§ Text section

==============================

Skip to main content
Version: Next

Scraper Subsystem

The scraper subsystem enriches existing MediaDB records with metadata from external sources. The filesystem scanner owns record creation; scrapers update records that already exist.

Current scraper implementations:

  • gamelist.xml imports EmulationStation metadata such as developer, publisher, genre, rating, player count, descriptions, artwork paths, videos, manuals, and ScreenScraper game IDs.
  • media-folder imports image paths from EmulationStation-style media/ folders under each system folder. It does not read gamelist.xml, download assets, or write non-image metadata. A force run (re-scrape) also deletes stale image properties whose paths match the same local media-folder convention and whose replacement file is no longer found.

==============================

§ Data section
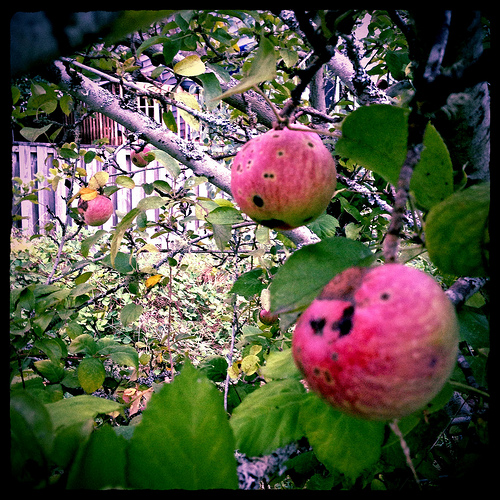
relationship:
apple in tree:
[290, 261, 459, 420] [25, 12, 487, 493]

==============================

§ Exercises
**1)** List everything the scraper subsystem page says the media-folder scraper does not do.
**2)** Translate this sentence from the scraper subsystem page into Spanish: "The filesystem scanner owns record creation; scrapers update records that already exist."
**3)** Transcribe the scraper subsystem page word for word, starting with "Skip to main" and going on through "ScreenScraper game IDs.".
The lines placed after the scraper subsystem page are separate material.

§ Outputs in order
**1)**
- Read gamelist.xml
- Download assets
- Write non-image metadata

**2)** El escáner del sistema de archivos se encarga de la creación de registros; los scrapers actualizan los registros que ya existen.

**3)**
Skip to main content
Version: Next

Scraper Subsystem

The scraper subsystem enriches existing MediaDB records with metadata from external sources. The filesystem scanner owns record creation; scrapers update records that already exist.

Current scraper implementations:

  • gamelist.xml imports EmulationStation metadata such as developer, publisher, genre, rating, player count, descriptions, artwork paths, videos, manuals, and ScreenScraper game IDs.